Il servizio è un aiuto alla genitorialità materna nell’interesse dei figli e si effettua attraverso un’accoglienza assistita, temporanea e residenziale di coppie madri/bambini.
L’intervento si pone come fine l’osservazione del rapporto madre-bambino, la valutazione delle “capacità” genitoriali materne e il sostegno della madre nella “relazione precoce” allo scopo di assicurare una corretta crescita del figlio ed il recupero ed il corretto esercizio di tutte le competenze materne, fino all’autonomia ed al ristabilimento di quell’equilibrio relazionale necessario allo sviluppo del minore.

Consiste di tre ampi e luminosi appartamenti, due con capacità recettiva di 5 nuclei madre-bimbi ed uno con capacità di 3 nuclei. Le camere sono singole con bagno individuale. Le strutture sono inserite nel contesto urbano e accessibile mediante trasporto pubblico.

Una delle camere per l'accoglienza

Oggetto del servizio

È l’accompagnamento di bambini e famiglie in situazione di vulnerabilità, che costituisce un ambito fondamentale del lavoro di cura e protezione dell’infanzia, inteso come l’insieme degli interventi che mirano a

  • promuovere condizioni idonee alla crescita (area della promozione)
  • prevenire i rischi che possono ostacolare il percorso di sviluppo (area della prevenzione)
  • preservare e/o proteggere la salute e la sicurezza del bambino (area della tutela o protezione in senso stretto).

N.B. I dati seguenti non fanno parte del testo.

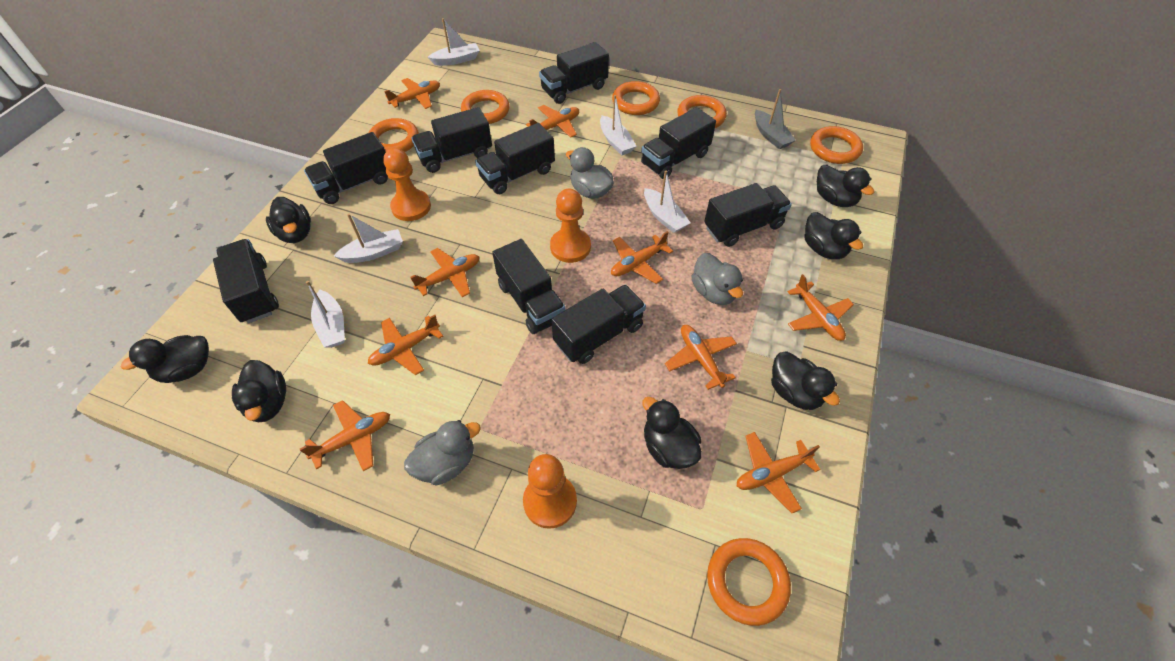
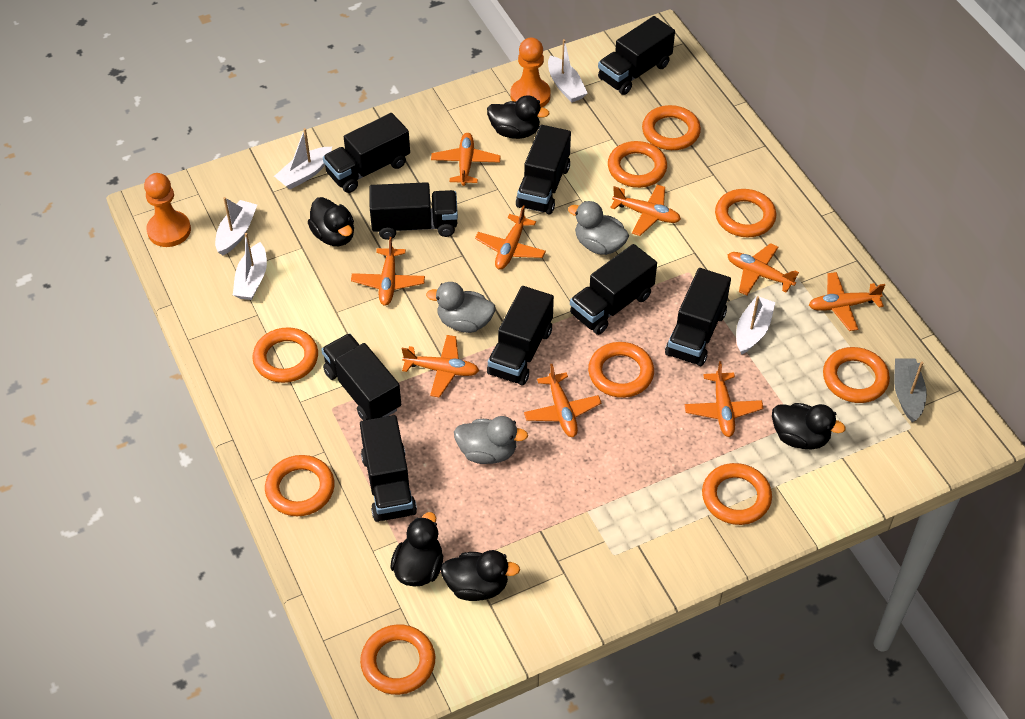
black duck: [121,335,209,383] [232,360,286,422] [266,197,311,243] [643,397,702,469] [771,351,840,410] [805,212,863,259] [817,165,874,207] = 7 -> [308,197,354,246] [390,512,443,587] [441,550,520,601] [487,95,550,139] [772,403,846,450] = 5
orange pawn: [383,148,431,221] [523,454,577,529] [550,189,591,263] = 3 -> [144,173,191,247] [511,38,551,107] = 2
orange ring: [368,118,419,152] [461,90,510,124] [612,81,660,115] [677,95,727,128] [707,538,791,626] [810,126,863,164] = 6 -> [252,327,318,383] [265,455,335,516] [360,624,435,695] [588,342,654,398] [608,141,667,188] [642,105,701,150] [702,463,772,525] [715,189,776,238] [823,347,890,403] = 9

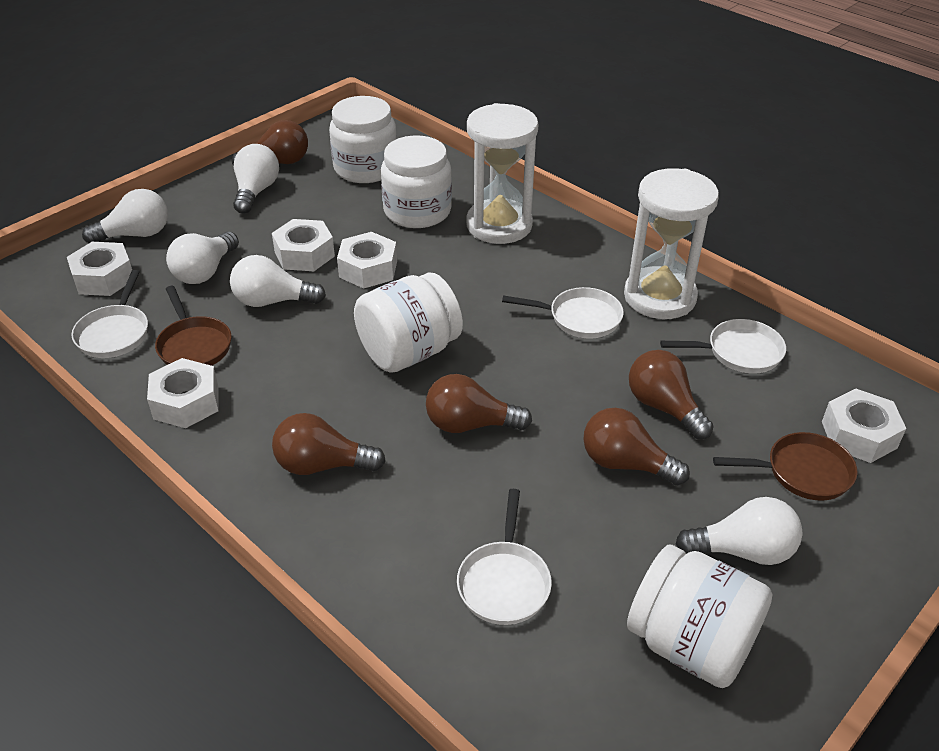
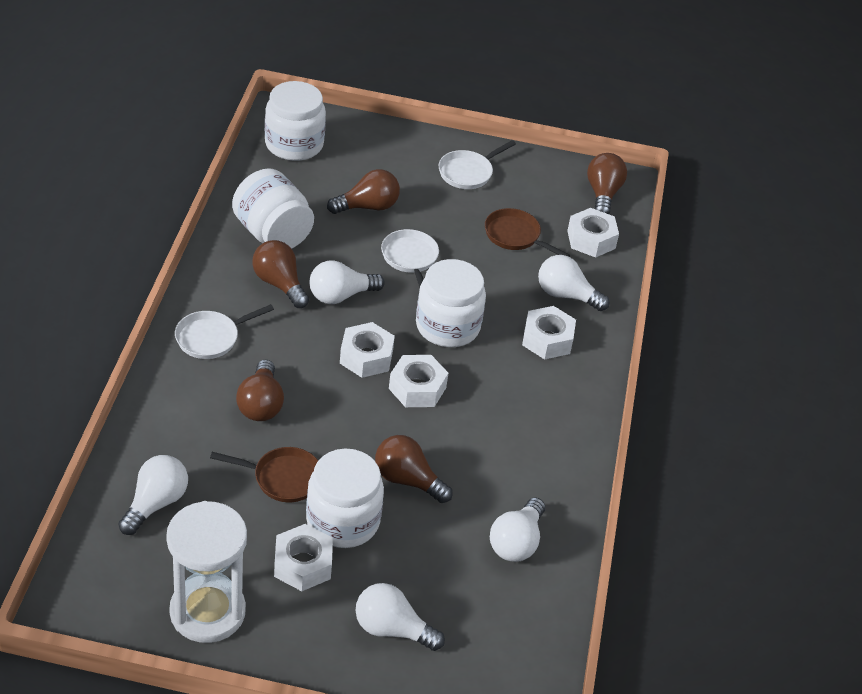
white hourglass: [466,103,538,244] [624,168,719,319] = 2 -> [166,501,247,643] = 1
white pan: [71,270,148,358] [457,489,552,625] [502,287,624,339] [660,319,786,373] = 4 -> [175,304,274,359] [381,229,439,287] [439,140,516,189] = 3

La struttura comprende una cucina completa a disposizione degli ospiti

Gli obiettivi

Finali:

  • migliorare Il funzionamento psicosociale e cognitivo dei bambini all’interno del contesto
  • stimolare un percorso di crescita personale delle madri, al fine di migliorare le capacità di risposta ai bisogni evolutivi dei loro figli.
  • favorire l’acquisizione da parte delle madri, anche attraverso il rispetto delle regole di convivenza, l’aiuto reciproco e la solidarietà con le altre ospiti, di competenze volte ad intraprendere un percorso di autonomia ed inclusione sociale.
  • migliorare la fiducia delle madri nelle proprie capacità, affinché possano diventare autonome ed autosufficienti.

Intermedi:

  • permettere al genitore l’esercizio positivo del ruolo parentale e delle responsabilità;
  • fare in modo che il genitore apprenda a dare risposte adeguate ai bisogni di sviluppo fisici, psicologici, educativi dei loro figli/o;
  • la disponibilità psicologica della figura parentale e i comportamenti responsabili e sensibili ai bisogni dei bambini migliorano la relazione

Prossimali: 

  • incoraggiare la partecipazione del genitore e la collaborazione attraverso il processo della presa in carico, soprattutto nelle decisioni che riguardano il figlio/i;
  • osservare la relazione madre-bambino e indirizzare la madre, durante la permanenza, verso comportamenti genitoriali adeguati;
  • disporre il sostegno necessario all’esercizio della responsabilità verso i figli/o (in maniera sufficientemente intensa, coerente e continua);
  • promuovere un clima di collaborazione tra tutti i professionisti coinvolti nel progetto quadro e tutti gli adulti che costituiscono l’entourage dei bambini per permettere una reale integrazione degli interventi che assicuri il ben essere e lo sviluppo ottimale dei bambini.